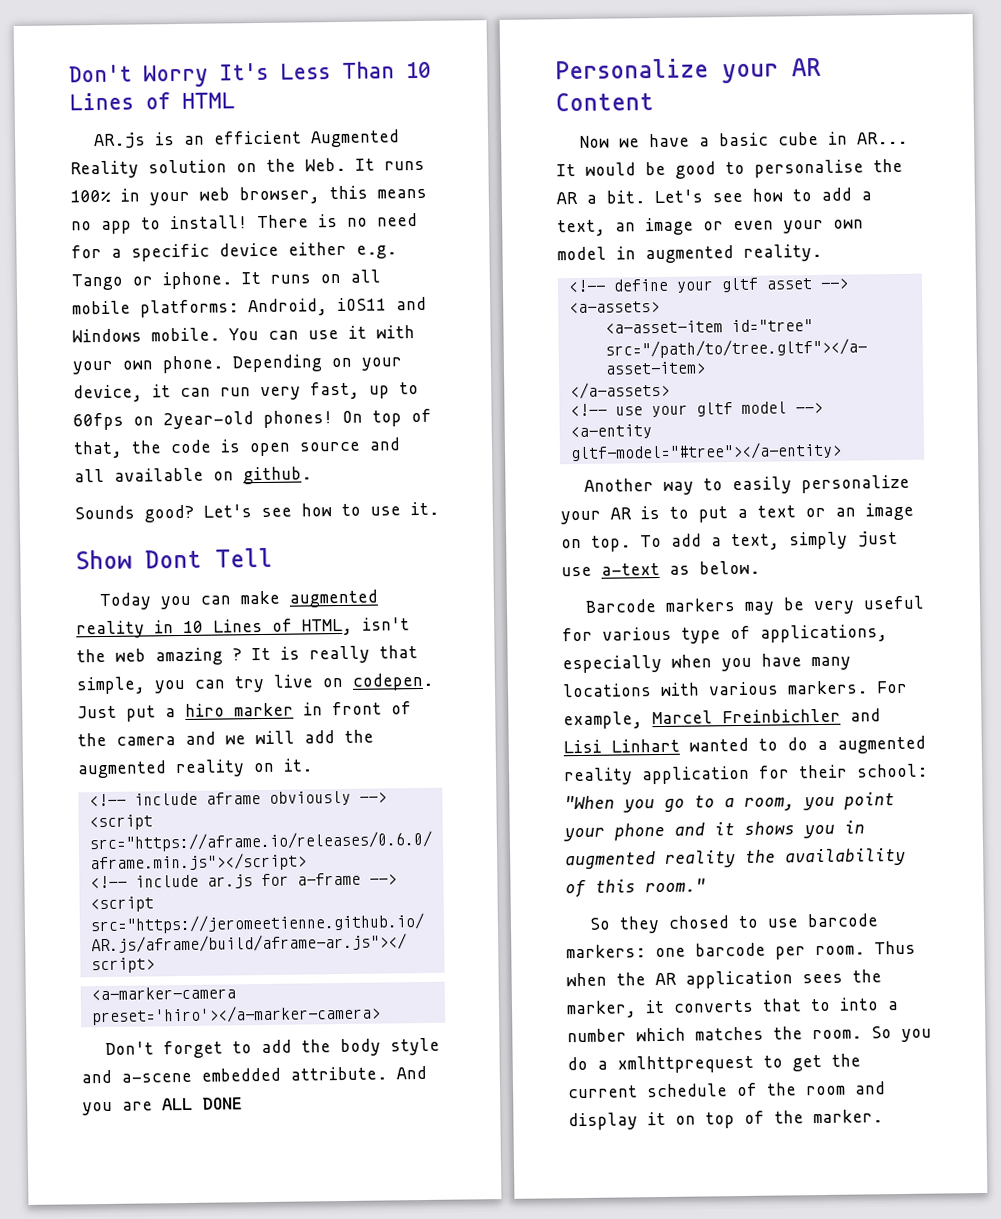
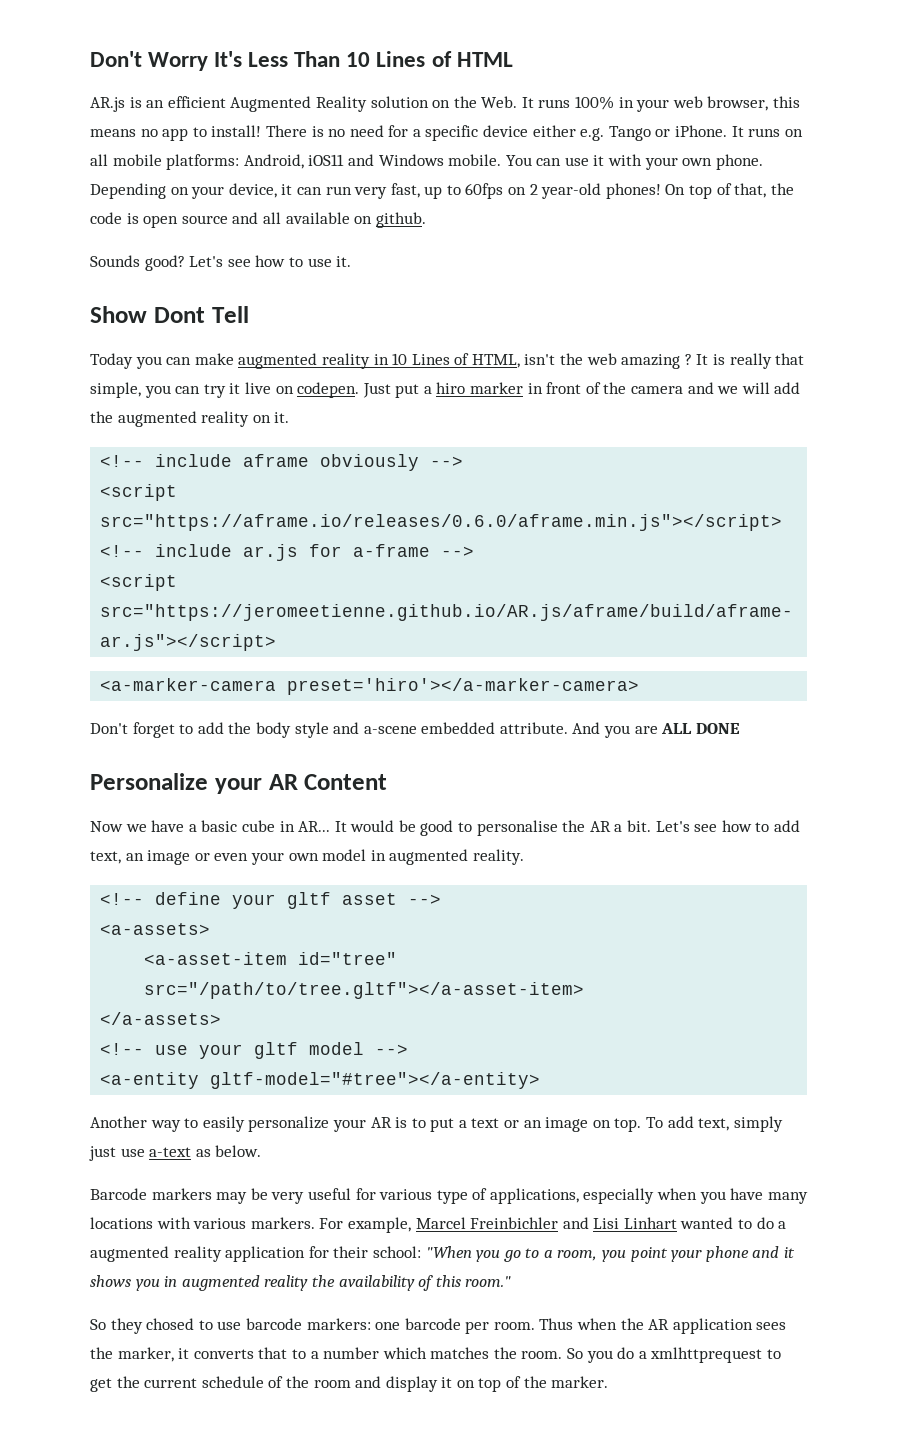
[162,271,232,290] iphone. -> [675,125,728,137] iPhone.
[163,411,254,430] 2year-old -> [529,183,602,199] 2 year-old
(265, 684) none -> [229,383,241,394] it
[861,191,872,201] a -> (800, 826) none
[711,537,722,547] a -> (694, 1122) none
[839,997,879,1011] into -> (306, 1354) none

━━━━━━━━━━━━━━━━━━━━

YOUR GOAL: Pictures included in the data should be dropped; everything else must be repeated exactly.

EXERCISE RESULT:
[162,271,232,290] iphone. -> [675,125,728,137] iPhone.
[163,411,254,430] 2year-old -> [529,183,602,199] 2 year-old
(265, 684) none -> [229,383,241,394] it
[861,191,872,201] a -> (800, 826) none
[711,537,722,547] a -> (694, 1122) none
[839,997,879,1011] into -> (306, 1354) none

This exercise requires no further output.